3:41pm
June 9, 2012
I’ve been thinking about monkeys.
I watched a bunch of monkey videos recently. And I was struck by how very like us they are. I’m puzzled at how anyone could deny the resemblance. And I’m talking monkeys, not apes.
But then I don’t see what other people see. I saw their movement patterns, which are our own, just adapted to their body shape. There is no difference other than that. Their emotions were the same.
What I’m saying is an approximation though. I don’t know the words for the depth I saw. I saw who they were on a deep level. And it was nearly identical to who we are. Just a few tiny surface differences.
Those surface differences are mostly a little more of certain cognitive abilities and things like that. And compared to what we have in common (which is huge and deep), any cognitive and social differences look very small indeed.

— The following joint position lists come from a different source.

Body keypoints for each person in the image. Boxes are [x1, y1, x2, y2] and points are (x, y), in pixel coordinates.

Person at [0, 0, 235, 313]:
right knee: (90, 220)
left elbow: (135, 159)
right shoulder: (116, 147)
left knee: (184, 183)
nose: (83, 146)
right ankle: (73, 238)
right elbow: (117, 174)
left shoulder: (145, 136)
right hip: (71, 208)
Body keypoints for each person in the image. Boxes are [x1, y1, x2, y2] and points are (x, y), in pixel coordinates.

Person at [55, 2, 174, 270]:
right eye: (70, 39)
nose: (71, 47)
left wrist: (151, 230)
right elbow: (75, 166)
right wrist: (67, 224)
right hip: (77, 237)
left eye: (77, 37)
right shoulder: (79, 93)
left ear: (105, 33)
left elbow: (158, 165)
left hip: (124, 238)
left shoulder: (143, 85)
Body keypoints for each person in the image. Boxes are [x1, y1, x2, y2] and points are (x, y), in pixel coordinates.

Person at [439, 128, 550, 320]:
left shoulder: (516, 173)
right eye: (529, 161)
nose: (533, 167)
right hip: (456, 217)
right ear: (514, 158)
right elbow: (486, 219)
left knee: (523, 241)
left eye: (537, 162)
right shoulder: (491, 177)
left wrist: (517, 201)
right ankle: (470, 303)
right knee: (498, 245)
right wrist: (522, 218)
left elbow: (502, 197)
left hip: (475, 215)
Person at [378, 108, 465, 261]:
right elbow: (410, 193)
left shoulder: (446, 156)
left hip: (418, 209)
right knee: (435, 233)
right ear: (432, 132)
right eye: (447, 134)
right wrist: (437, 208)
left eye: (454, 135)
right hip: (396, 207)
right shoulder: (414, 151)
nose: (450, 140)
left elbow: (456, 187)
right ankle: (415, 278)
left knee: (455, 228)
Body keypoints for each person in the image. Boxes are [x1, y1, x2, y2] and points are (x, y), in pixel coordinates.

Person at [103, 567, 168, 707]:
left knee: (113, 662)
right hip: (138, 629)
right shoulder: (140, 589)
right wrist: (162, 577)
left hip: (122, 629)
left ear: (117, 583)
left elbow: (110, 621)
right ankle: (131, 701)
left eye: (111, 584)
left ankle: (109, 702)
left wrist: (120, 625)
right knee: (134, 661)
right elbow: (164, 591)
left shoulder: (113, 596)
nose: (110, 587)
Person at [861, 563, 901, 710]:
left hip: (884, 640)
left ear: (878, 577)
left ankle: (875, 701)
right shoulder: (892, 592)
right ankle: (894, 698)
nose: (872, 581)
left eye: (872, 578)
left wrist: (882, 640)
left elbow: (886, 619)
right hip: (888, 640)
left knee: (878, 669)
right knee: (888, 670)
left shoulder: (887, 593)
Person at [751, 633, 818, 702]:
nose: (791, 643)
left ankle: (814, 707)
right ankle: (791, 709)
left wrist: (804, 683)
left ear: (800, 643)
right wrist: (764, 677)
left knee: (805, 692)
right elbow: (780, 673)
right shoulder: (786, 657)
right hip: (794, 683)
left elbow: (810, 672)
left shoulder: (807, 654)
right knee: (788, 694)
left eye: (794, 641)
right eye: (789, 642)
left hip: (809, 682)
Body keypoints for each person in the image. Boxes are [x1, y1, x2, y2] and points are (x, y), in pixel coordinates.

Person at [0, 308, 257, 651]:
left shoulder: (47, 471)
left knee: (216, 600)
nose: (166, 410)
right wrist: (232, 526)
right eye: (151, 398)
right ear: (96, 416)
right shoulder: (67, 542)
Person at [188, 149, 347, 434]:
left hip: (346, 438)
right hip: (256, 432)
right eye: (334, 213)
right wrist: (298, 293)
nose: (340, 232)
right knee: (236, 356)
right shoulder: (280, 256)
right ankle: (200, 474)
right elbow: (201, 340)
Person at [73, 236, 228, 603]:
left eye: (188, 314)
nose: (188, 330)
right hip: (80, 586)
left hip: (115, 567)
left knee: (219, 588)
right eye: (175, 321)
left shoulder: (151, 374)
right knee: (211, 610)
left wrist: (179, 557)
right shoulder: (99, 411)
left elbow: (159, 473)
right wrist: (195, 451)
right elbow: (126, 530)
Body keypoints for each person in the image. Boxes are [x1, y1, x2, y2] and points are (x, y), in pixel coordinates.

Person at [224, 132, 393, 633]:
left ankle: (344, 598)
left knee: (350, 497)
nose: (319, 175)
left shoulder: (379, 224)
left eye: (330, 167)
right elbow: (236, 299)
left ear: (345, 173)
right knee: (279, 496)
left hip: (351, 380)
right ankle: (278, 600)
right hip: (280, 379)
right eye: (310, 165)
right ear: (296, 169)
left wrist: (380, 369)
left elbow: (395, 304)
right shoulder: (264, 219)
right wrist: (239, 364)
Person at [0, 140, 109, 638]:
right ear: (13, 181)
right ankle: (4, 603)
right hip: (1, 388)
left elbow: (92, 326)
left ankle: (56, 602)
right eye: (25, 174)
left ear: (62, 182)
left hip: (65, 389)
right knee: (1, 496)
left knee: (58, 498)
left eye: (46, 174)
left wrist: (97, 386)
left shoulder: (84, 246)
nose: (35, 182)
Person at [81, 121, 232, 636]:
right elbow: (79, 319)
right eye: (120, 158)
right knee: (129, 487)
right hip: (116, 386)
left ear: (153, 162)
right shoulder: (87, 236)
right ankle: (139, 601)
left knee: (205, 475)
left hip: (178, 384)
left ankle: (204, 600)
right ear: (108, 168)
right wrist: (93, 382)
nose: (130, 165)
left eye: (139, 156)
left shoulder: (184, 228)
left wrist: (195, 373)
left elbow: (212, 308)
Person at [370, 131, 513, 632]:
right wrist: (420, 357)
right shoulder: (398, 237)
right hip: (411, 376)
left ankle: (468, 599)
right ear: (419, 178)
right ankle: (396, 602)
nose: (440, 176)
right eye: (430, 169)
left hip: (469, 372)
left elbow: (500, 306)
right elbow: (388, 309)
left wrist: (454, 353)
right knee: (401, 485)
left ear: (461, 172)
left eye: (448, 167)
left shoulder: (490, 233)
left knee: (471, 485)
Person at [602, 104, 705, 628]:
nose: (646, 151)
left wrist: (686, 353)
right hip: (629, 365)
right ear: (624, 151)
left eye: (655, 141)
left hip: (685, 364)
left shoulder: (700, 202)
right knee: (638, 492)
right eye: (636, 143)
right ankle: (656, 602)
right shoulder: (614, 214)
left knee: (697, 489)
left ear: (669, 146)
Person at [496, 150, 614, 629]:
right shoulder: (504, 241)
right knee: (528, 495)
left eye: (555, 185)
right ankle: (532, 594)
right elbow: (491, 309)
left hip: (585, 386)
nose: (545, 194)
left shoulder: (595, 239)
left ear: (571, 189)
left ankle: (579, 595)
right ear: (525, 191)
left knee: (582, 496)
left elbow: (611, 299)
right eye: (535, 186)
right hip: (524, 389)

They may make a huge difference in our lifestyles, but that’s a huge result, not a huge difference to begin with. Most people confuse those things. It’s like someone with a lever will appear far stronger than someone without. The actual difference in strength may be small, but the result will be big.
Plus, their actual kind of cognition is so very much like us. It reminds me both of humans and of parrots. There’s something about it that strongly resembles what our bodies do – grab and manipulate stuff. Apes and monkeys do it with our hands. Parrots do it with their beaks and feet. And it shows up in how we think. I see the same exact movements going on in our patterns of thought. And there’s a ridiculous amount of overlap among all these species in terms of what we are able to do with those thoughts, even if some of us are usually better at certain things than others.
It still amazes me how different most people’s sense of proportion is. They cannot see that with the thousands of ways nondisabled people get support from their societies, disabled people’s few dozen extra ways are barely any different in the scheme of things. (And that’s not getting into the ways we need less support than most people.) And they can’t see that with the depth of similarities between us and monkeys, the differences are minimal, and the difference between us and bonobos or chimps is barely there at all.
The differences may be interesting to study in a level of detail where you get immersed in it and see it as huge because it’s right in front of you and you’ve got it under a microscope. But the differences. The actual innate differences. Those are smaller than you think. And the similarities are wide and deep.